To determine where the anode depletion grades should be, a general estimation was made. The equipment, except for some extension of the water injection infrastructure, was installed in 2010, making it almost eight years old at the time of the survey (about one-third of the 25-year design life). On the qualitative A-E scale, the anodes should all be grades B or, at worst C, if they are likely to survive the full design life. On this scale, the great majority of the anodes were minimally wasted, aligning with the expectation for them to survive the 25-year design life.

All anodes inspected on the rigid jumper vertical connectors (upper surfaces only) were extensively (grade D) or fully wasted (grade E), which was expected from previous inspection reports. It was concluded the reason these were so greatly wasted was because the original anode cross section was much smaller than the bulk of the anodes on the adjacent equipment.

This does not present a problem in the short term, and, potentially, there may be no overall detrimental effect in the long term. It is obvious from the CP readings on the vertical connectors that they remain protected, so they are clearly receiving CP current from other anodes – likely the ones installed in the lower VCS hub structure.

One issue remaining, while minor, is that the spent anode cores increase the bare steel area needing protection. There is usually some conservatism in CP design that should accommodate this additional bare steel. Surveys in future years will determine if there is any significant impact on the wastage of the anodes on the vertical connectors.

The infield flowlines do not have their own anodes and rely on the PLETs they are connected to for protection. Given these are mainly short lengths of piping, with good quality fusion-bonded epoxy coatings (production flowlines also have an overlay of glass syntactic polyurethane insulation providing physical protection of the FBE), this approach to CP is reasonable.

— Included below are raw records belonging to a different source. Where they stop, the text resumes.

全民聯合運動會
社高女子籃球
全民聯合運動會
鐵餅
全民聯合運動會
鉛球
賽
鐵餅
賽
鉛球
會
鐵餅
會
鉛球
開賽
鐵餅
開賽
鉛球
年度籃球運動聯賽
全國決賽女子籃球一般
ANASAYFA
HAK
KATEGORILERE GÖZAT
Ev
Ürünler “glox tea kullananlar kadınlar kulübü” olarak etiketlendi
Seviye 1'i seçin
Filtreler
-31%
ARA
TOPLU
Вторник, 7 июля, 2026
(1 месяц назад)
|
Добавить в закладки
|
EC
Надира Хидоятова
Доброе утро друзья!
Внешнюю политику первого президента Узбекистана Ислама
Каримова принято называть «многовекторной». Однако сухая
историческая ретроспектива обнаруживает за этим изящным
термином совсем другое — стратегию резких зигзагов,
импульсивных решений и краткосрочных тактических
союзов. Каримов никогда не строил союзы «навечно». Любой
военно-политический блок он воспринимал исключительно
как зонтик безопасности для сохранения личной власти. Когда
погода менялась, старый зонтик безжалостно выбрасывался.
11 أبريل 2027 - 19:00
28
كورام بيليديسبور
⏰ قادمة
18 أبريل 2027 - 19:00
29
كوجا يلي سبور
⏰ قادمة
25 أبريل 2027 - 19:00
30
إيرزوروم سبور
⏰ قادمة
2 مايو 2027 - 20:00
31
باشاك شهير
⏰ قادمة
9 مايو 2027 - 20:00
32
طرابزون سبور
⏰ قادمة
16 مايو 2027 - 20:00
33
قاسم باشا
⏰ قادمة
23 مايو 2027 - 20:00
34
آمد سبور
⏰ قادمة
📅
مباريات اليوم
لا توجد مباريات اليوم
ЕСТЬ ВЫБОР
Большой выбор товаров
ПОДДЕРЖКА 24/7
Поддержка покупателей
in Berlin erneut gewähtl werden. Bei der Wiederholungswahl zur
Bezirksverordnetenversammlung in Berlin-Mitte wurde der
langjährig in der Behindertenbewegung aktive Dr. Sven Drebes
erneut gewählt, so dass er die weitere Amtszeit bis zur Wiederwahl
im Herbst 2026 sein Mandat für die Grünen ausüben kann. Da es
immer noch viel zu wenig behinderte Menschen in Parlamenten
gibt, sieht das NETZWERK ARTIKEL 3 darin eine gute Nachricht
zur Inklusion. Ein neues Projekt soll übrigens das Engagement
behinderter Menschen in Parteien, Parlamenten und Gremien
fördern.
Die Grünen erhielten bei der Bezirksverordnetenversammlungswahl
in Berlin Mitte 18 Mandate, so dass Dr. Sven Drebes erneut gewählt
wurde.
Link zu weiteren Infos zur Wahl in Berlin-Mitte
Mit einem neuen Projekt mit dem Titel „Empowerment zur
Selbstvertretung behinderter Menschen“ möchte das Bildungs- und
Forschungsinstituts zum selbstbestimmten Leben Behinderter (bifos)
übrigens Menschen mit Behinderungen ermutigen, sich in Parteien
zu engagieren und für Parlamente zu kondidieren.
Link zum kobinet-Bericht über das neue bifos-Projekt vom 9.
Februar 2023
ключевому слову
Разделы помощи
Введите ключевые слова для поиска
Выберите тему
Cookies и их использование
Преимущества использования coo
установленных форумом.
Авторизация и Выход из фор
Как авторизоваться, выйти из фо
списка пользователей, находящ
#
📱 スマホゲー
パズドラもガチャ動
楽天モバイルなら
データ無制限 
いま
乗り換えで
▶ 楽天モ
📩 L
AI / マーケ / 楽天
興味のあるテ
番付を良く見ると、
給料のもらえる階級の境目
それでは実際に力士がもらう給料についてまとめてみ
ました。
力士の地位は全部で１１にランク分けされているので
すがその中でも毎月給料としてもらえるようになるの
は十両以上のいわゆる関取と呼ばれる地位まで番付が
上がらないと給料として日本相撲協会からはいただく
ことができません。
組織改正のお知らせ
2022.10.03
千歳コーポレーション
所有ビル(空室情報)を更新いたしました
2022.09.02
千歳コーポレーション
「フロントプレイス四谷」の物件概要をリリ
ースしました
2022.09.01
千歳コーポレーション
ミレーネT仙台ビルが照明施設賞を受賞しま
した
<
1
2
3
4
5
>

For the flowlines, it was deemed technically unacceptable and impractical to attempt CP stabs though the coatings. Therefore, CP field gradient measurements taken on some of the flowlines confirmed that there was adequate capacity in the PLET anodes to provide protection. However, from a logistical and cost-of-survey perspective, field gradient measurements can be very inefficient for this situation. Taking field gradient measurement readings is a slow and meticulous process. It requires the ROV fly at a constant height above the flowline, typically at speeds of 0.85 km/h. The 130 km of flowlines in the Jubilee field would take over 150 hours survey time to complete with this method.

For future surveys, a more simple and effective approach was proposed; it involves establishing CP test stations at the mid-length of each flowline. Each test station would consist of an electro-mechanical clamp with a discrete contact tip to make the electrical connection to the pipe outer wall. The contact tip would be electrically connected to a small bare steel plate and positioned for the ROV to take a stab reading. If the bare steel plate is at a protected potential, then all other points on the flowline must be protected. The prefabricated test stations are a relatively non-complex installation and the payback period may be covered within a single flowline field survey.

The Jubilee subsea structures, as with the flowlines, have very good quality coatings. This presented a challenge for taking CP readings as the coating was difficult to penetrate with the CP probe contact tip. In the longer term, it does not make sense to damage good quality coatings to take CP readings, only to prove that the steel is cathodically protected. CP test stations, like those described above for the flowlines, would allow reliable and repeatable readings to be taken quickly at predetermined critical points.

Conclusion

The value of this survey to Tullow is that they now have a quantitative set of data that demonstrates that, from a subsea corrosion protection perspective, they are meeting their commitment to operating their assets with high level of integrity management. Doing so will ensure safe, reliable, and profitable operations, as well as providing a sound baseline for measuring future performance.